Maybe Starkville doesn''t need a shelter. Even Starkville Police Chief David Lindley, who keeps close tabs on goings-on in the city, says he doesn''t know of any homeless people in Starkville.
I also drove around this week, looking under bridges, scanning tree lines for encampments in the woods, and searching for my new friend John to see if he was still in the area. I had no luck.
From what I''ve gathered, nobody really knows whether John was just a hitchhiker on his way home to Arizona, or if he really was homeless. According to Jennifer Garrard, project coordinator for Community Resource Connection in Columbus, John spent the Thursday night before I met him at the Gilmer Inn in downtown Columbus. Community Resource Connection paid for him to stay there and provided him with food, Garrard said.
And last week wasn''t the first time John had been to the Golden Triangle. Records at Community Resource Connection indicate he also was in Columbus on March 7, 2007, on his way east from Arizona, Garrard said.
The exact sequence of events surrounding John''s time in the Golden Triangle last week, however, is fuzzy at best. He told me he had been in Alabama to visit his old Army sergeant and was on his way back home to Arizona. He didn''t say exactly how long he had been in the area, but made it seem like he was just passing through. This week, however, I received phone calls from at least two other people who helped John last week. One caller had a friend who picked John up in the Clayton Village area and took him to West Point, she said. Another woman gave John food as he hung out in her shop last week in Columbus.

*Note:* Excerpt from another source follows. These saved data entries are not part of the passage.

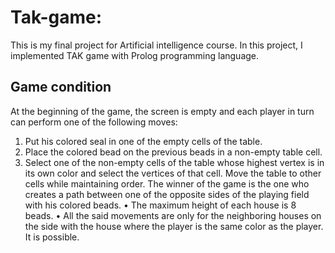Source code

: # Tak-game:
This is my final project for Artificial intelligence course.
In this project, I implemented TAK game with Prolog programming language.
## Game condition
At the beginning of the game, the screen is empty and each player in turn can perform one of the following moves:
1. Put his colored seal in one of the empty cells of the table.
2. Place the colored bead on the previous beads in a non-empty table cell.
3. Select one of the non-empty cells of the table whose highest vertex is in its own color and select the vertices of that cell.
Move the table to other cells while maintaining order.
The winner of the game is the one who creates a path between one of the opposite sides of the playing field with his colored beads.
• The maximum height of each house is 8 beads.
• All the said movements are only for the neighboring houses on the side with the house where the player is the same color as the player.
It is possible.
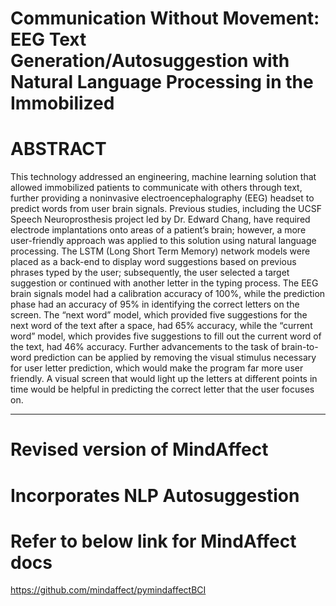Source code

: # Communication Without Movement: EEG Text Generation/Autosuggestion with Natural Language Processing in the Immobilized

# ABSTRACT
This technology addressed an engineering, machine learning solution that allowed immobilized patients to communicate with others through text, further providing a noninvasive electroencephalography (EEG) headset to predict words from user brain signals. Previous studies, including the UCSF Speech Neuroprosthesis project led by Dr. Edward Chang, have required electrode implantations onto areas of a patient’s brain; however, a more user-friendly approach was applied to this solution using natural language processing. The LSTM (Long Short Term Memory) network models were placed as a back-end to display word suggestions based on previous phrases typed by the user; subsequently, the user selected a target suggestion or continued with another letter in the typing process. The EEG brain signals model had a calibration accuracy of 100%, while the prediction phase had an accuracy of 95% in identifying the correct letters on the screen. The “next word” model, which provided five suggestions for the next word of the text after a space, had 65% accuracy, while the “current word” model, which provides five suggestions to fill out the current word of the text, had 46% accuracy. Further advancements to the task of brain-to-word prediction can be applied by removing the visual stimulus necessary for user letter prediction, which would make the program far more user friendly. A visual screen that would light up the letters at different points in time would be helpful in predicting the correct letter that the user focuses on.

-----------------------------------------
# Revised version of MindAffect
# Incorporates NLP Autosuggestion
# Refer to below link for MindAffect docs

https://github.com/mindaffect/pymindaffectBCI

Maybe I misunderstood John''s timeline. Maybe John was homeless and has been hanging around the Golden Triangle longer than anyone realizes. Who knows?
What I do know is John''s situation has at least started a dialogue. And that was my goal, even though I might have gone about it in the wrong way.
Many have asked why I didn''t offer my own home to John last Friday evening. However, he said to me, "I don''t want to impose on anybody. I''d be more than happy just to find a church or a shelter." So that''s what I tried to do. I called around and tried to find a church or shelter to take in John, but had no luck. Maybe, with the clarity of hindsight, I should have offered to let him stay at my apartment.
The truth about John''s situation is still unclear. He told me he had a home, cars and other possessions, but I''ll never know if any of his statements were true. And I''m not sure at this point if that''s so important. Maybe, just maybe, his story will inspire someone to address the lack of facilities for the homeless and transient passing through the Golden Triangle.
And if that happens, all the bashing I''ve endured will be well worth it.